Kevin snaps to attention, wide-eyed and blinking. “Pardon?”
“Can I help you?” The security guard, a bored black woman, looks up from behind the breastwork of the desk. She’s bulky and dark, with gold hoop earrings and blood-red lipstick and a sleek, striated helmet of ebony hair. She wears a white shirt buttoned to the top with no tie, and a shapeless blue blazer. “Who you looking for?” she says, folding her hands.
Kevin wonders, is this standard operating procedure, her demanding so abruptly that he account for himself, or is it an Orange Alert thing? Do bombings in Glasgow subway stations resonate all the way down to lobby guards in Austin, Texas? Is there a photo display of suspicious types taped to the inside of her desk? Is one of them a picture of the Other Kevin, aka Abdul Mohammed, prompting the frowning guard to suspect all Celtic-looking guys who wander past her desk? Moments like this, Kevin turns motormouth. Maybe it’s an authority thing, or just his midwestern eagerness to please, but he always explains way more than he needs to.

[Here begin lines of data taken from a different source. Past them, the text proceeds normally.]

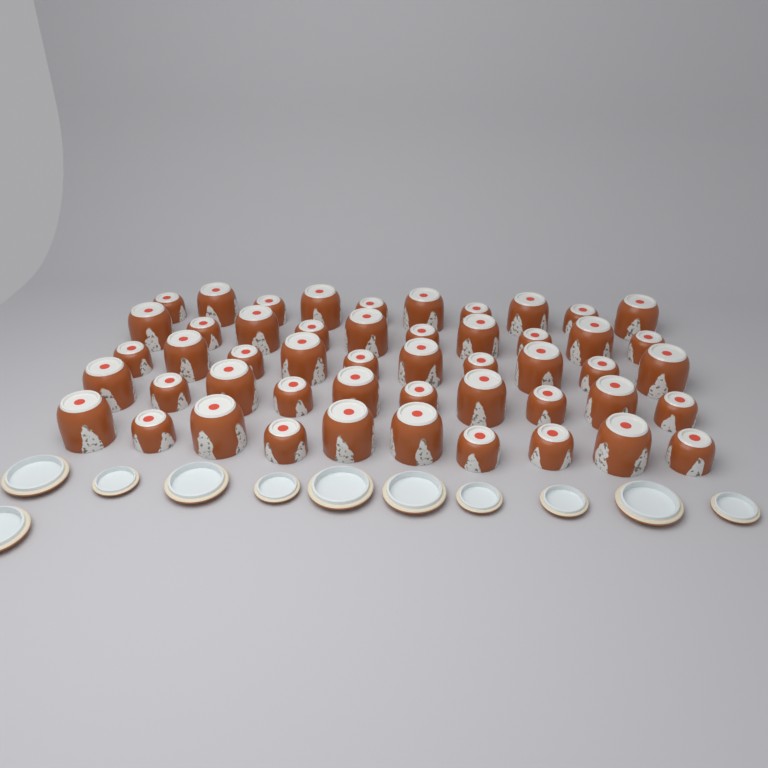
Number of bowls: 50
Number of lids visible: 11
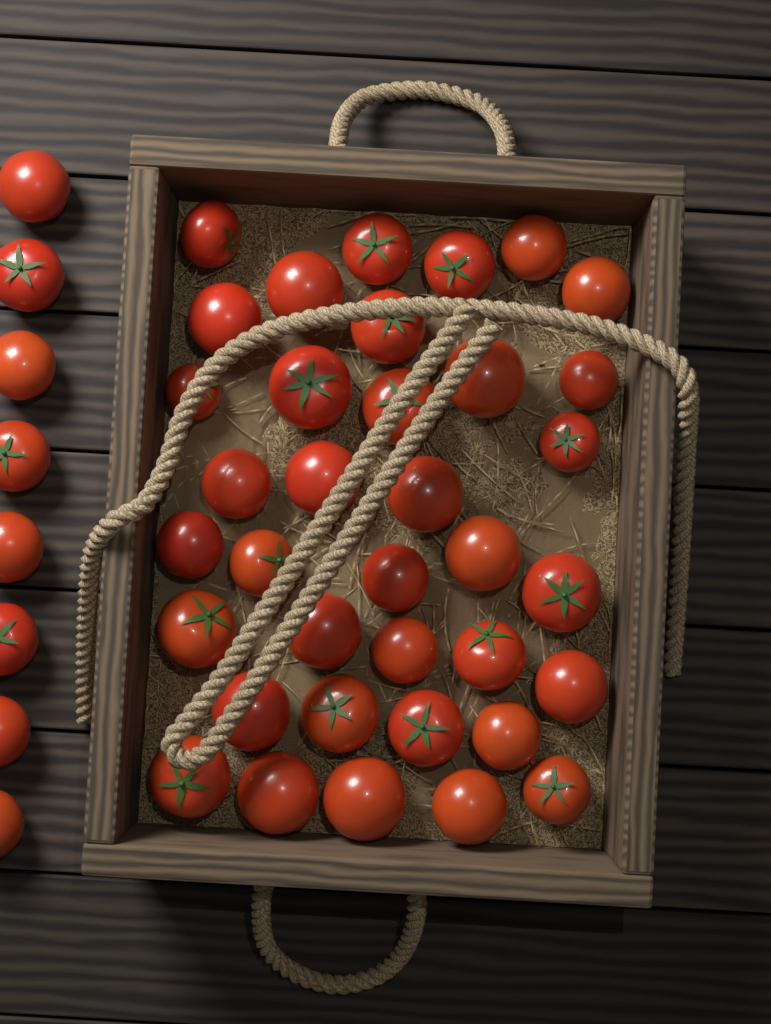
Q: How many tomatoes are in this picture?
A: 44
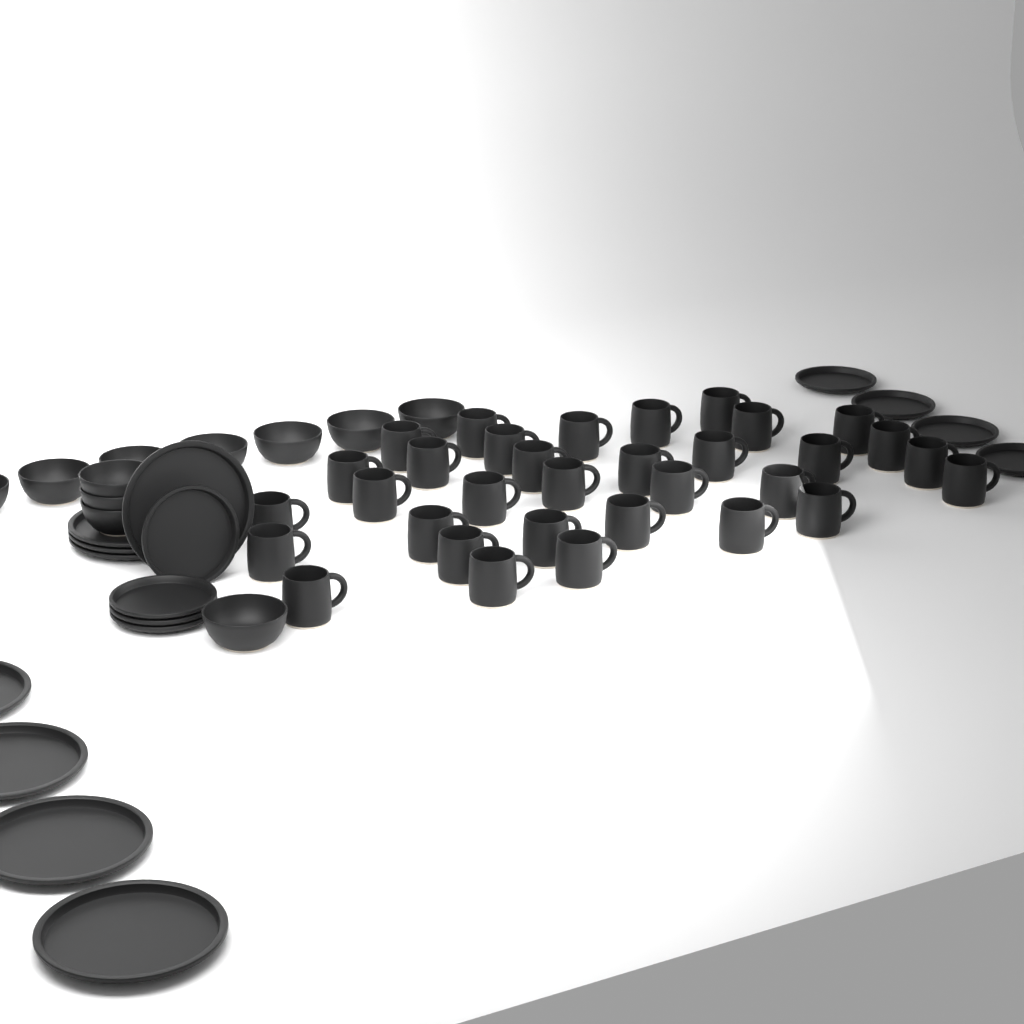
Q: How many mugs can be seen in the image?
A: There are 33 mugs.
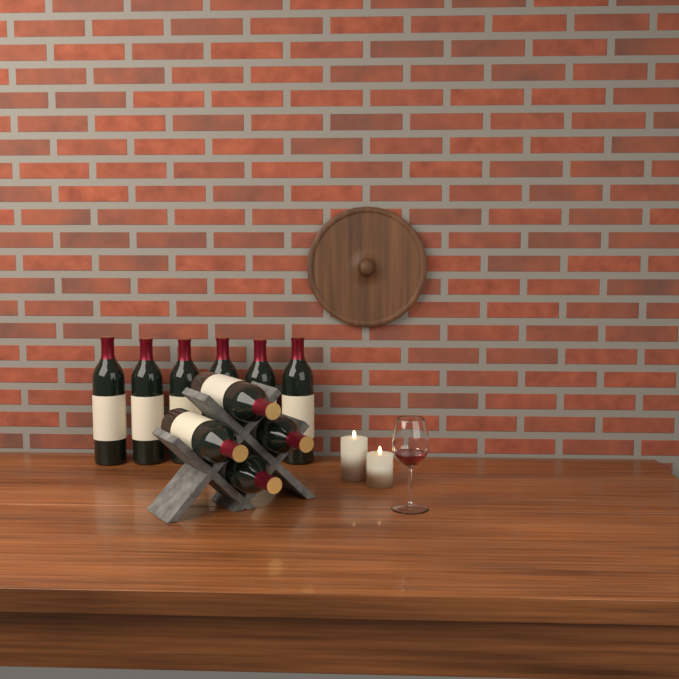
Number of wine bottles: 10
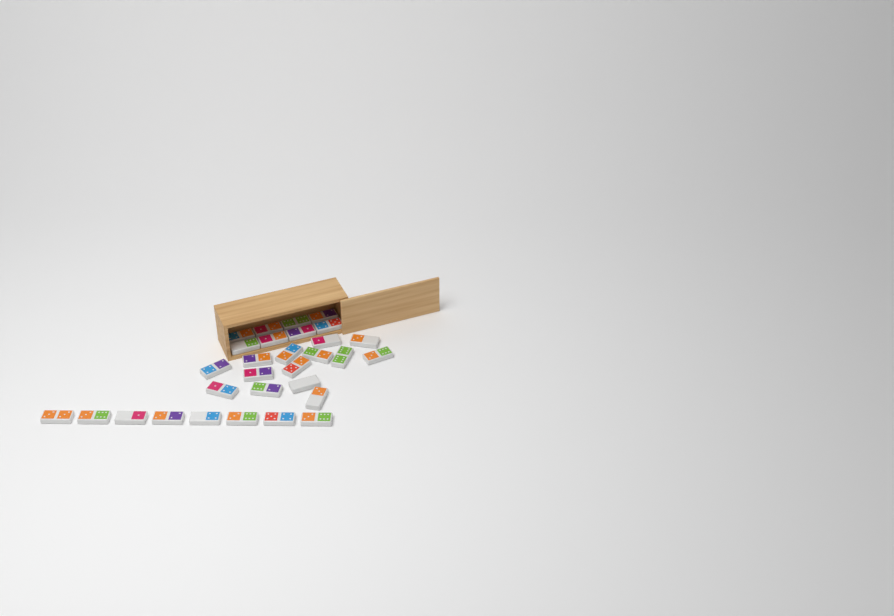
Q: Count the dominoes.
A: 30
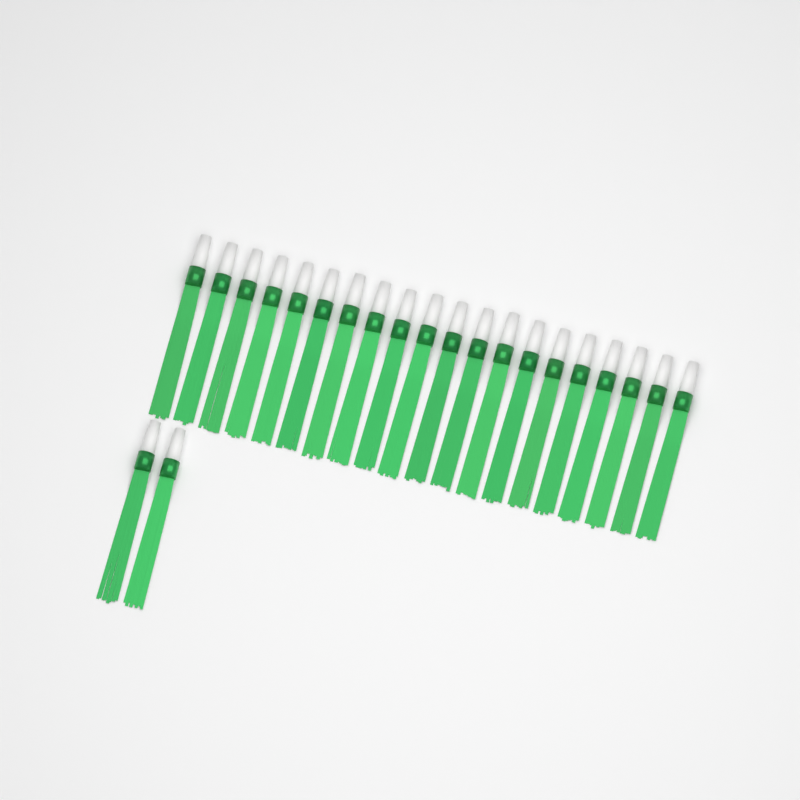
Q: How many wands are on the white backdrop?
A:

“Um, yeah, right, I’m Kevin Quinn? From Ann Arbor, Michigan? Just flew in this morning for a job interview with uh… that is, I have an appointment here, this afternoon with uh, just a sec, with uh…” Christ, he’s spaced on the name, so he digs inside his jacket, pulls out notebook, sunglasses, pen, everything but the letter, which he fumbles out at last. “Hemphill Associates?” He lifts his eyebrows at the woman, tries to fold the letter back into his pocket.
“Touch the screen, sir.”
“Beg pardon?”
She lifts her chin. “Big screen there? With the flag on it? Touch it.”
“Ah.” The letter’s all sharp corners for some reason and won’t go back in his jacket, so he folds it roughly and thrusts it into a side pocket. “Of course.” He touches the screen, the flag vanishes, replaced by a luminous green alphabet. Kevin touches the H and up pops HEMPHILL ASSOCIATES, 52 ONE LONGHORN PLACE.